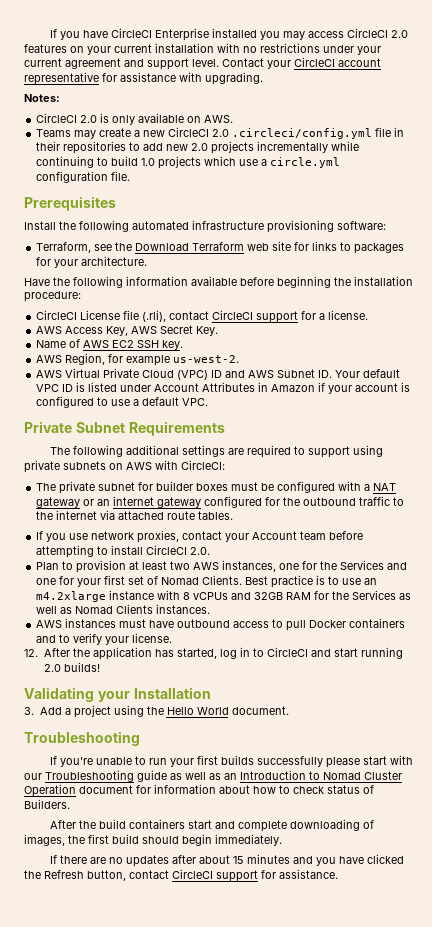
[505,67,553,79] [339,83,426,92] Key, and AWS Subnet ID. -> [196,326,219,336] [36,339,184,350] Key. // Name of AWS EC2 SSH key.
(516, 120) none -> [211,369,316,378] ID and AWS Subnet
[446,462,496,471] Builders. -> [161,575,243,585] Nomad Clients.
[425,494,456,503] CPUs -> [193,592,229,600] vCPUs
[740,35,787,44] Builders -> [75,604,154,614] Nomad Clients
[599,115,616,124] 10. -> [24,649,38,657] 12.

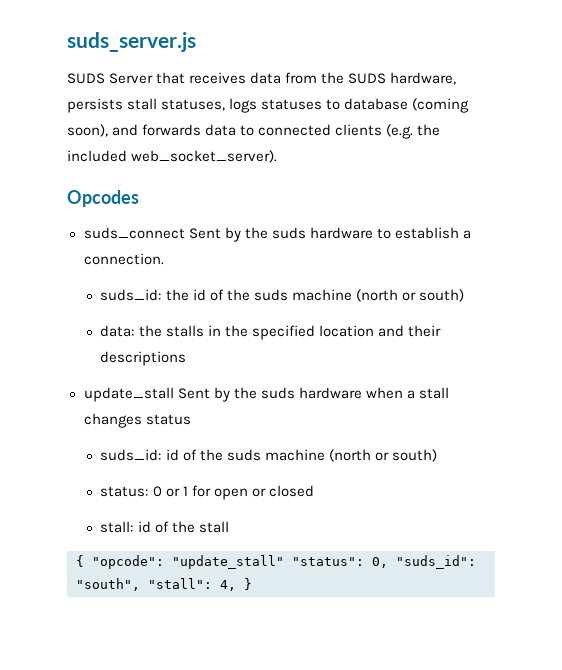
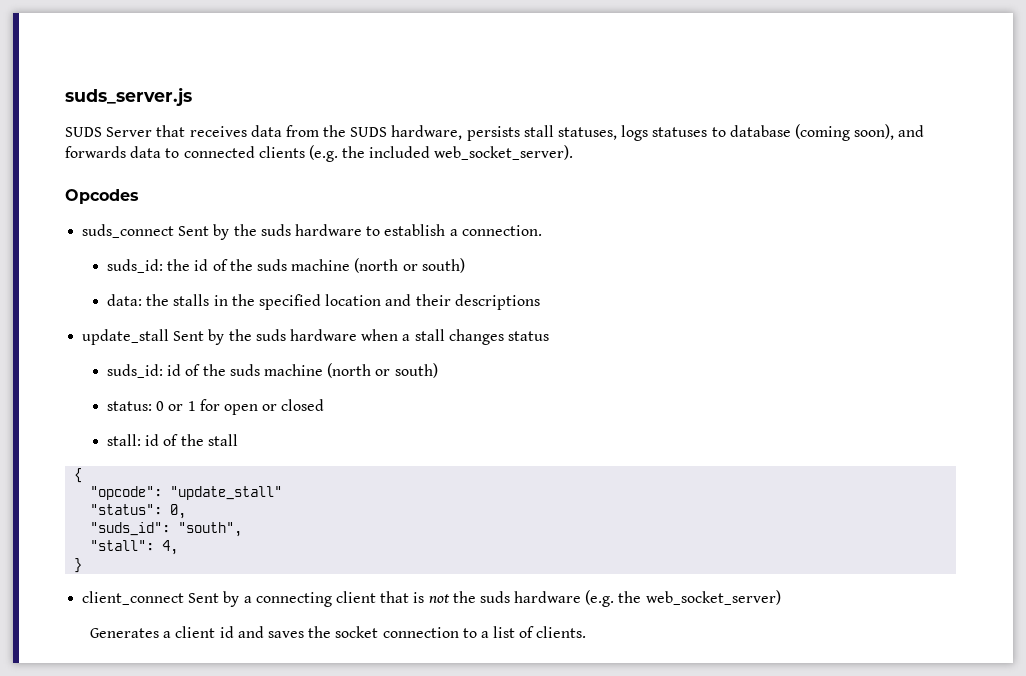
(84, 561) none -> (83, 475) //
(284, 562) none -> (283, 493) //
(388, 562) none -> (187, 511) //
(140, 584) none -> (243, 529) //
(236, 585) none -> (179, 547) //
(252, 584) none -> [82,590,781,607] [90,626,587,638] // client_connect Sent by a connecting client that is not the suds hardware (e.g. the web_socket_server) // Generates a client id and saves the socket connection to a list of clients.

■ WHAT IS NEEDED
Without any pictures, transcribe the listing above exactly as written.

■ FINAL ANSWER
[505,67,553,79] [339,83,426,92] Key, and AWS Subnet ID. -> [196,326,219,336] [36,339,184,350] Key. // Name of AWS EC2 SSH key.
(516, 120) none -> [211,369,316,378] ID and AWS Subnet
[446,462,496,471] Builders. -> [161,575,243,585] Nomad Clients.
[425,494,456,503] CPUs -> [193,592,229,600] vCPUs
[740,35,787,44] Builders -> [75,604,154,614] Nomad Clients
[599,115,616,124] 10. -> [24,649,38,657] 12.

(84, 561) none -> (83, 475) //
(284, 562) none -> (283, 493) //
(388, 562) none -> (187, 511) //
(140, 584) none -> (243, 529) //
(236, 585) none -> (179, 547) //
(252, 584) none -> [82,590,781,607] [90,626,587,638] // client_connect Sent by a connecting client that is not the suds hardware (e.g. the web_socket_server) // Generates a client id and saves the socket connection to a list of clients.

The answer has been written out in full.